Several blocks away, Mayor John Tory released a rosy annual employment report at a news conference.

Toronto added 46,920 jobs to its economy in 2019, up 3.1 per cent over the previous year. The economy’s shining star was the burgeoning tech sector, where total employment surged 16.6 per cent.

“The report did not include data on the value of the jobs being created -- for example, whether they are permanent jobs with benefits -- but Tory told reporters the growth in well-paying sectors like tech suggests a positive trend.

“I can’t cite you the numbers, but I am very confident that the jobs being created by and large are quality jobs,” Tory said.

Office work remained the city’s biggest employer, with 48 per cent of all jobs, followed by institutional (17.4 per cent), service (12.6 per cent), retail (9.8 per cent), manufacturing (8.7 per cent), and community and entertainment (3.6 per cent).

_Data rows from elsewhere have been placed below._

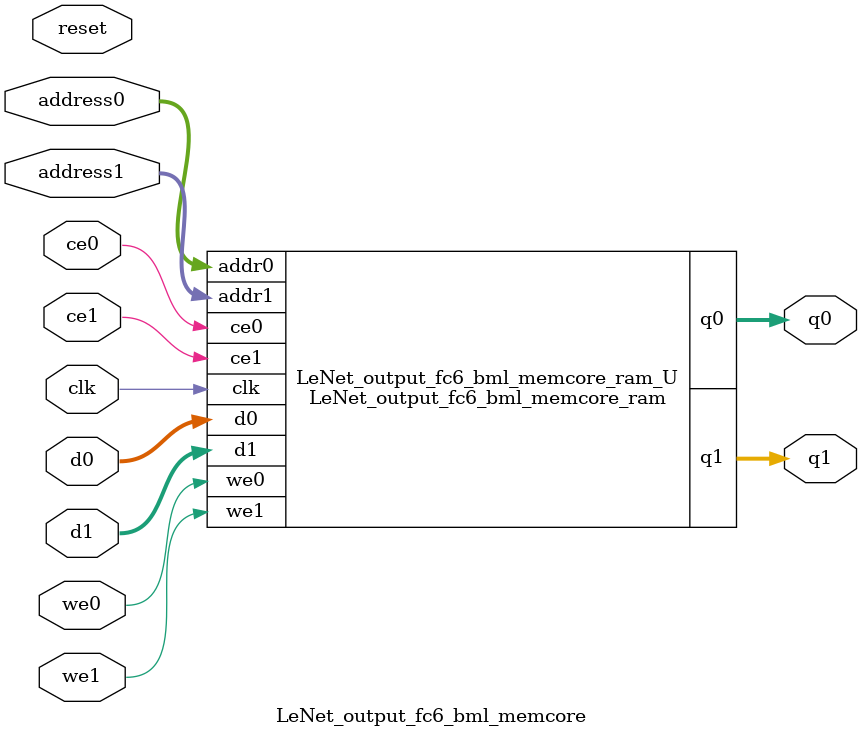
<source format=v>
`timescale 1 ns / 1 ps
module LeNet_output_fc6_bml_memcore_ram (addr0, ce0, d0, we0, q0, addr1, ce1, d1, we1, q1,  clk);

parameter DWIDTH = 32;
parameter AWIDTH = 4;
parameter MEM_SIZE = 10;

input[AWIDTH-1:0] addr0;
input ce0;
input[DWIDTH-1:0] d0;
input we0;
output reg[DWIDTH-1:0] q0;
input[AWIDTH-1:0] addr1;
input ce1;
input[DWIDTH-1:0] d1;
input we1;
output reg[DWIDTH-1:0] q1;
input clk;

(* ram_style = "distributed" *)reg [DWIDTH-1:0] ram[0:MEM_SIZE-1];




always @(posedge clk)  
begin 
    if (ce0) 
    begin
        if (we0) 
        begin 
            ram[addr0] <= d0; 
        end 
        q0 <= ram[addr0];
    end
end


always @(posedge clk)  
begin 
    if (ce1) 
    begin
        if (we1) 
        begin 
            ram[addr1] <= d1; 
        end 
        q1 <= ram[addr1];
    end
end


endmodule

`timescale 1 ns / 1 ps
module LeNet_output_fc6_bml_memcore(
    reset,
    clk,
    address0,
    ce0,
    we0,
    d0,
    q0,
    address1,
    ce1,
    we1,
    d1,
    q1);

parameter DataWidth = 32'd32;
parameter AddressRange = 32'd10;
parameter AddressWidth = 32'd4;
input reset;
input clk;
input[AddressWidth - 1:0] address0;
input ce0;
input we0;
input[DataWidth - 1:0] d0;
output[DataWidth - 1:0] q0;
input[AddressWidth - 1:0] address1;
input ce1;
input we1;
input[DataWidth - 1:0] d1;
output[DataWidth - 1:0] q1;



LeNet_output_fc6_bml_memcore_ram LeNet_output_fc6_bml_memcore_ram_U(
    .clk( clk ),
    .addr0( address0 ),
    .ce0( ce0 ),
    .we0( we0 ),
    .d0( d0 ),
    .q0( q0 ),
    .addr1( address1 ),
    .ce1( ce1 ),
    .we1( we1 ),
    .d1( d1 ),
    .q1( q1 ));

endmodule


</source>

Back at city hall, a big delegation from Regent Park that included many teens begged councillors to fund a long-standing but unfunded social development plan to help fund sports leagues and other activities in the low-income neighbourhood, where teens are periodically shot dead.

“A football team would help us support each other and bring our community together,” said Toccari Taylor-Kenton, 10. “Having a football team will keep me focused and away from gangs. I want to grow up and prove my teachers wrong that I can make it and go to university and play football.”

His neighbour Mary Ann Scott, who brought family members to reinforce calls for the social spending first discussed in 2007 amid plans to physically redevelop Regent Park, said the investments in young people have to catch up to the shiny new buildings.

“We have this beautiful infrastructure the children are grateful for, I know they are, but the underlying disparity of gangs and gun violence still exists,” Scott said.

Councillor Kristyn Wong-Tam, whose ward includes Regent Park, said she will urge her colleagues to boost the operating budget by $635,000 per year to fund the social development plan.